One reason is it's a lot of activity and advertising and I feel potentially spied on. Not actually, there's nothing going on to raise my suspicions. It's more about trying to get ahead of possibilities. If I do hold the sale, I will have moved out of the yard first and be parked at a distance, probably bike in with a bike I can lose, so that should they spot the ad and come by to commandeer the proceeds, my enemy gets what I was letting go, not what I need to move forward.
Honestly, life is not about fair. Noody gets what they deserve.
you get what you can grasp and keep what you can care for.
the last four or five years I have not been emotionally invested in the house. I got back in too late?
Or it's a push to force things. See, since I was 4 I have wanted to actually live on the road in a self contained vehicle. But I just couldn't make it happen, over and over. Not with the van, nor the car, nor a boat, and now, the bus looked like it was going bust.
I can say I dont relish driving a 38ft bus around, but I think I'll get used to it pretty fast. I felt ok going to the grocery store that one time, it was fun and nothing went flying. I could have brought the dogs. I had windows open and it was neat.
excited and scared
See, Dan. He's an asshole, yeah?
yeah.
But that asshole has been feeding me and the dogs and even buying my weed and making up shortfalls in my bills. Without once being asked. He offers and I say yes because I'm desperate. the whole time feeling like he's reeling me back in.
So that's not much fun. Years ago I thought to myself, you know, when he relaxes he's tolerable. Sometimes he can even be company. If I could get him out of the city into a slower and less pressured lifestyle, could he be a decent human to me?
I also wondered "if he sticks around after transition, will he naturally be nicer because he actually really hates females and part of the problem was my voice pitch?

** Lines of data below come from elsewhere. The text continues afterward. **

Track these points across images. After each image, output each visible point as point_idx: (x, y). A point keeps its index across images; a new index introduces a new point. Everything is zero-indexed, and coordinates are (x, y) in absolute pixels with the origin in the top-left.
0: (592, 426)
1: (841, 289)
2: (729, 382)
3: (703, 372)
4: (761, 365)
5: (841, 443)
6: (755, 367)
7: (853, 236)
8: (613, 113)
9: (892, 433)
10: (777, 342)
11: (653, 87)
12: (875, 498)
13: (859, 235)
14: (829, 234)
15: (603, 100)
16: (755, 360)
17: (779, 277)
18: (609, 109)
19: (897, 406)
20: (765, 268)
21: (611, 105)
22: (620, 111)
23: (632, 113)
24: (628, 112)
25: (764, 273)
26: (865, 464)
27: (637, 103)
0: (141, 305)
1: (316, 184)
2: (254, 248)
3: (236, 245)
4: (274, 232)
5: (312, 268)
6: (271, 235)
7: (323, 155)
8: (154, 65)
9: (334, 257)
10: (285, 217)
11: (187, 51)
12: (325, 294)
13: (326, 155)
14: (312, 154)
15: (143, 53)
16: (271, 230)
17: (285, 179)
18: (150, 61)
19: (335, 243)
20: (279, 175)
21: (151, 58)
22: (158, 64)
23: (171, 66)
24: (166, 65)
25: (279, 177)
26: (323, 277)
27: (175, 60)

And it's impossible to tell if this is the case or he's in grooming mode until he gets me alone in the bush? He did say that sitting alone in that room sucked and there seemed little to look towards, and that we were the only thing that he had for family. It's true, I make a family around myself. Not just me and my pets. I turn it into a family as part of my nature.
He probably also had a chance to think about what he had. I'm no ordinary person, I'm incredibly valuable. Few people pay attention. But I can do so many things there's not much I can't handle. Ironically, I married Dan because his best talents are my deficits. He needs me for the same vice versa, but has too damn much ego to see it. I think a winter alone in an empty room really tamed that ego. I have to be careful, though, there's only so much truth telling I can afford to do before he gets exhausted and balks. He needs these truths, because it's the key to his healing. He needs to accept, for instance, that he isn't perfect, not theoretically or for all intents and purposes nor even does he fake it. Secondly, that nobody gives a shit. Like today, he wasted twenty minutes coming up with reasons why he had trouble making a turn when nobody asked. I was telling him I didn't give a shit the whole time.
Dude is very annoying. I mean, I don't think I'm that annoying? Or maybe I used to be but know better now?
Here's the thing, I don't hate you for it. I just won't pretend either. You can come back and be yourself and I'll keep checking you until you learn better habits. All I ask is sincerity and loyalty. Not mafia loyalty, basic loyalty. you know, don't go behind someone's back for advantage in some fashion. Loyalty. It's nothing I don't offer.
Well ok, been laying my feelings to rest again. I mean, dayum, man, it's a roller coaster.
Oh, and I go through periods of what I used to call "lucidity" although I never checked to see if it was a proper term. what I mean by it, is a form of spiritual faith so deep it feels like mental and psychic clarity. As if I suddenly remember a whole different truth and reality. the buddhist one, in case you're wondering.
And then other times, it seems so doubtable. back and forth between deep assurance and deep distrust.
Funny that.
time to brew the catnip tea for sleepy time.